The new parking strategy proposes both short-term and long-term changes – even the free hour is potentially up for change, with a move towards progressive pricing in three to five years.

Parfitt said the graduated parking proposal was one the council particularly wanted to hear feedback on, along with other measures to increase the efficiency of existing parking spaces, such as the creation of loading zones in some parks. during certain hours, and mobility parks or taxi ranks. in others.

“What we’re offering is that there are parks where you can only park for an hour – all of Trafalgar St – so we can remove the time limits and move to progressive payment, so you can say that the first hour might be free, the second might cost $2, the third $4, and so on. »

Parfitt said the strategy recognizes that there is no free lunch (or “free” parking space), but overall the goal is for people to stay in town longer (the Richmond Mall parking, although free at the point of use for customers, is paid for by retailers).
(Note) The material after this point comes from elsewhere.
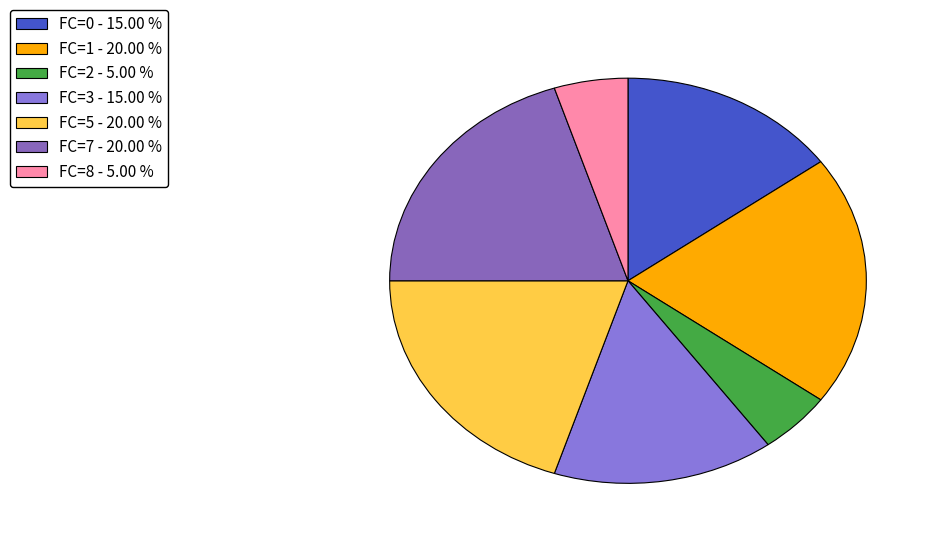

Count the number of slices in the pie.

7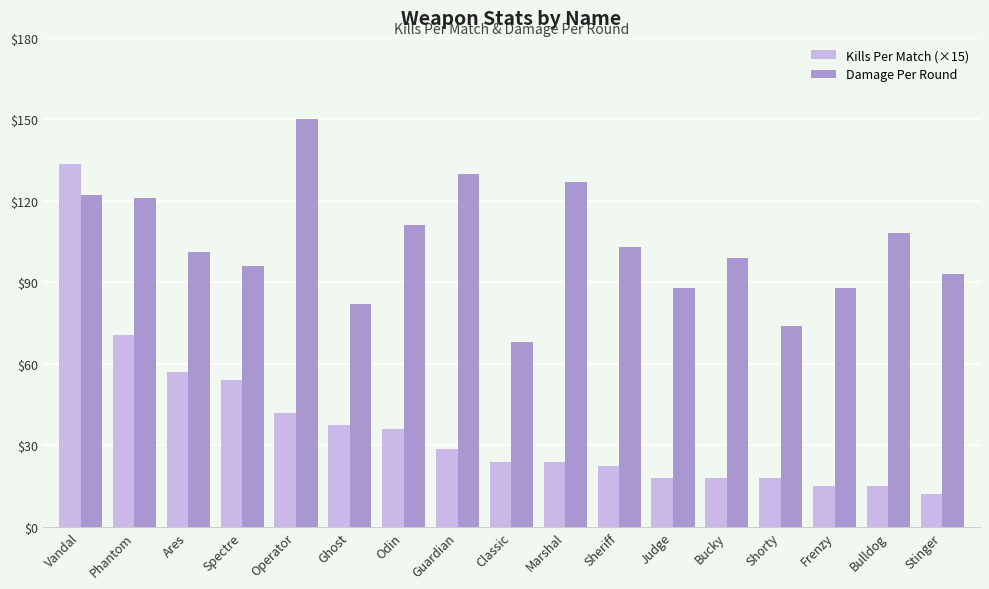

Which series has the largest total across all categories?

Damage Per Round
Councilor Brian McGurk said evidence showed 'slow movers' like pedestrians and cyclists spent a lot of time and money in town centers - but those who needed parking would.

Andy MacDonald / Stuff

Councilor Brian McGurk said evidence showed ‘slow movers’ like pedestrians and cyclists spent a lot of time and money in town centers – but those who needed parking would.

“It’s really tough for retailers right now, and we definitely want to hear from them,” she said.
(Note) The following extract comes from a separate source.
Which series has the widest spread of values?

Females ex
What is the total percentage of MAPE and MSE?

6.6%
“There’s a growing understanding that if we want a people-oriented downtown, with high amenities, that’s good for the economy. There will always be parking, but it will be for the people who need it most.

Councilor Brian McGurk, chair of the infrastructure committee, said while people might feel consultation fatigue, submissions were a valuable tool for councilors in a crisis.
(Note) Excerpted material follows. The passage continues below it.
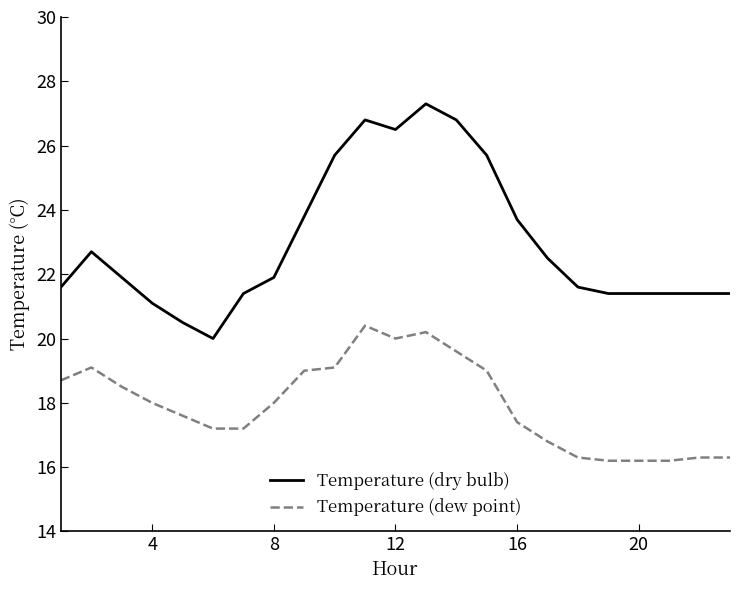

What is the greatest value displayed?

27.3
The strategy outlined the “why”, while three parking management plans for Stoke, Tāhunanui and the city center outlined the “how”, he said. The three parking management plans, as well as the overall strategy, can be viewed at shape.nelson.govt.nz.

McGurk said it was “fair to say we’re not looking to increase parking” in the city, but urged people with parking thoughts to share them.

“A well-considered and considered submission is very compelling, or if a few people bring up similar points of view, it is worth considering. This offers a perspective that we can consider.

Submissions can be made online on the council’s Shape Nelson page.